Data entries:
====================
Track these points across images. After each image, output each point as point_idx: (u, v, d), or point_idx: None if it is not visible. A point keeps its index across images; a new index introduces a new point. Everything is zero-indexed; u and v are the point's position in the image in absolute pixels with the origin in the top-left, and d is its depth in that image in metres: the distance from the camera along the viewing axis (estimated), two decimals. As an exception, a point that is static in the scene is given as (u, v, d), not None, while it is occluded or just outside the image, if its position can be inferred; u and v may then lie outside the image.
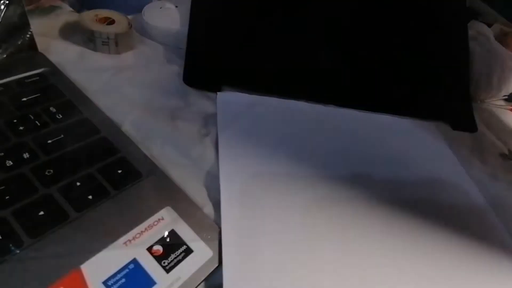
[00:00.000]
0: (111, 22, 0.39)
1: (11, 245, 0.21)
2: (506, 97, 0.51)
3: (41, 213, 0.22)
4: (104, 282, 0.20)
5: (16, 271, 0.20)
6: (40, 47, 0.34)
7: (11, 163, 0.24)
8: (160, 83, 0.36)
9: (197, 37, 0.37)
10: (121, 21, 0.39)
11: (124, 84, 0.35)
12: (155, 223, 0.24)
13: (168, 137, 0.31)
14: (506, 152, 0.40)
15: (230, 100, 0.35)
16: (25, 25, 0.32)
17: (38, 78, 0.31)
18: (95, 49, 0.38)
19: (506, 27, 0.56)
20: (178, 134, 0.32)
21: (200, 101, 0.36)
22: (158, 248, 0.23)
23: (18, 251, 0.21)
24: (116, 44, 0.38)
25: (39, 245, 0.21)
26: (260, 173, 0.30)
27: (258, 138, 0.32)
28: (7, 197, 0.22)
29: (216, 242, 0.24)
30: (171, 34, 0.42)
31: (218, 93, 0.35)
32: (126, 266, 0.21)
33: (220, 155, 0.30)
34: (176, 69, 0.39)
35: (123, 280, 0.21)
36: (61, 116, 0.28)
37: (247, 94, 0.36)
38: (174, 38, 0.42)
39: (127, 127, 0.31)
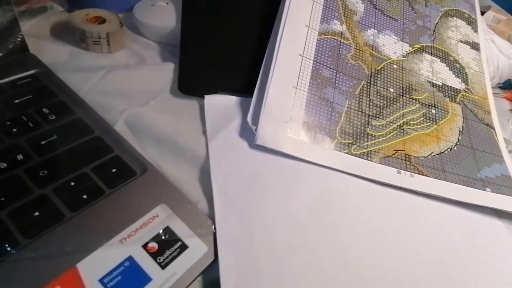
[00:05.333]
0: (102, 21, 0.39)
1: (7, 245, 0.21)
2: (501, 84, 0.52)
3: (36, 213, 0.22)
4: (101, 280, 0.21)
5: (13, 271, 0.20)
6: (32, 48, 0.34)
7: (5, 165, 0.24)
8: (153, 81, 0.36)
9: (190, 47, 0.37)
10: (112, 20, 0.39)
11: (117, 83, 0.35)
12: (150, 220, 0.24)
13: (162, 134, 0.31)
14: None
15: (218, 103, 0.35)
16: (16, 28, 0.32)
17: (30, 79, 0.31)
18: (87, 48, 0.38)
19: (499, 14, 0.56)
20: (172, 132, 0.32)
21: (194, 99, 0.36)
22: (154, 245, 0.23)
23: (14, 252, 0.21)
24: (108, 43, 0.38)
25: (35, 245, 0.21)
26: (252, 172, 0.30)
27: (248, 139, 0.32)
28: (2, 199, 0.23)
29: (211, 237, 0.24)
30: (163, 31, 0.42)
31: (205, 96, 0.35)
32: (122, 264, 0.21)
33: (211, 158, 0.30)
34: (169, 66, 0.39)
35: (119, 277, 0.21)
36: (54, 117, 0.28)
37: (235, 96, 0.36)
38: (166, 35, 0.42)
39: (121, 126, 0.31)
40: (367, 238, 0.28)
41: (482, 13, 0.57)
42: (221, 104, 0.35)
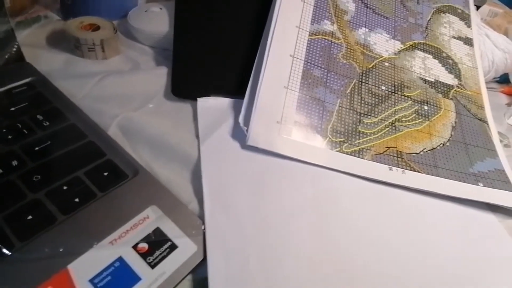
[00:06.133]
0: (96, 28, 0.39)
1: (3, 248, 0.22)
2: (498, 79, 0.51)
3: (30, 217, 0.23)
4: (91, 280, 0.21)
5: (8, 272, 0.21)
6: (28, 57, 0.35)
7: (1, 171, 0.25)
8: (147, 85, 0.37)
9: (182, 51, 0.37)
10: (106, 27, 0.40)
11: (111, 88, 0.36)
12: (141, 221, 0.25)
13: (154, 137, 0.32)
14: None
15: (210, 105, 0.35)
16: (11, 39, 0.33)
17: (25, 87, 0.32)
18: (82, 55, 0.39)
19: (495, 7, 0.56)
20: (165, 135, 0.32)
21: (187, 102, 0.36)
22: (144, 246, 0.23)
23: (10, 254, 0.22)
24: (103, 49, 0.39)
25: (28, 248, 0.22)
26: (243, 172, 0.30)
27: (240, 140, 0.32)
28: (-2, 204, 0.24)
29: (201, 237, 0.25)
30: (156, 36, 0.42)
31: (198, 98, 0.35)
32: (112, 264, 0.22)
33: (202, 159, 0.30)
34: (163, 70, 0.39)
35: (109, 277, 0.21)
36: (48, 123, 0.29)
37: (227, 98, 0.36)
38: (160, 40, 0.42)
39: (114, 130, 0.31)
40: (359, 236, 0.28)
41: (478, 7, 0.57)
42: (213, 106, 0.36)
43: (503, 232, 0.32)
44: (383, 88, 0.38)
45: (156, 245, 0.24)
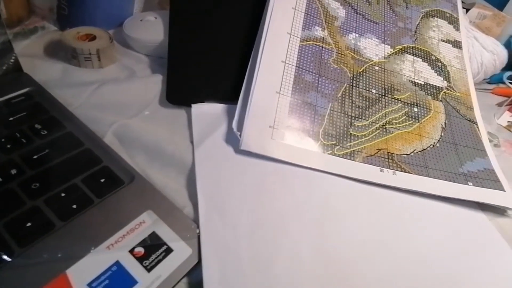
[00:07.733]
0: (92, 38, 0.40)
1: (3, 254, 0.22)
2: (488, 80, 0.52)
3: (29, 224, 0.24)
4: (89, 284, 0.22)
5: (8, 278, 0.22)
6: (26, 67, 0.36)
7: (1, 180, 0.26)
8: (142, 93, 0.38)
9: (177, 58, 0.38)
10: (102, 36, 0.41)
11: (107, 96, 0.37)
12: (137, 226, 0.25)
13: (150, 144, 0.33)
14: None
====================
**PROBLEM STATEMENT:**
Restate word for word the entries above, starting at the line with "26: (260, 173, 0.30)" and ending at the line with "39: (127, 127, 0.31)", inclusive, and no others.

**TASK ANSWER:**
26: (260, 173, 0.30)
27: (258, 138, 0.32)
28: (7, 197, 0.22)
29: (216, 242, 0.24)
30: (171, 34, 0.42)
31: (218, 93, 0.35)
32: (126, 266, 0.21)
33: (220, 155, 0.30)
34: (176, 69, 0.39)
35: (123, 280, 0.21)
36: (61, 116, 0.28)
37: (247, 94, 0.36)
38: (174, 38, 0.42)
39: (127, 127, 0.31)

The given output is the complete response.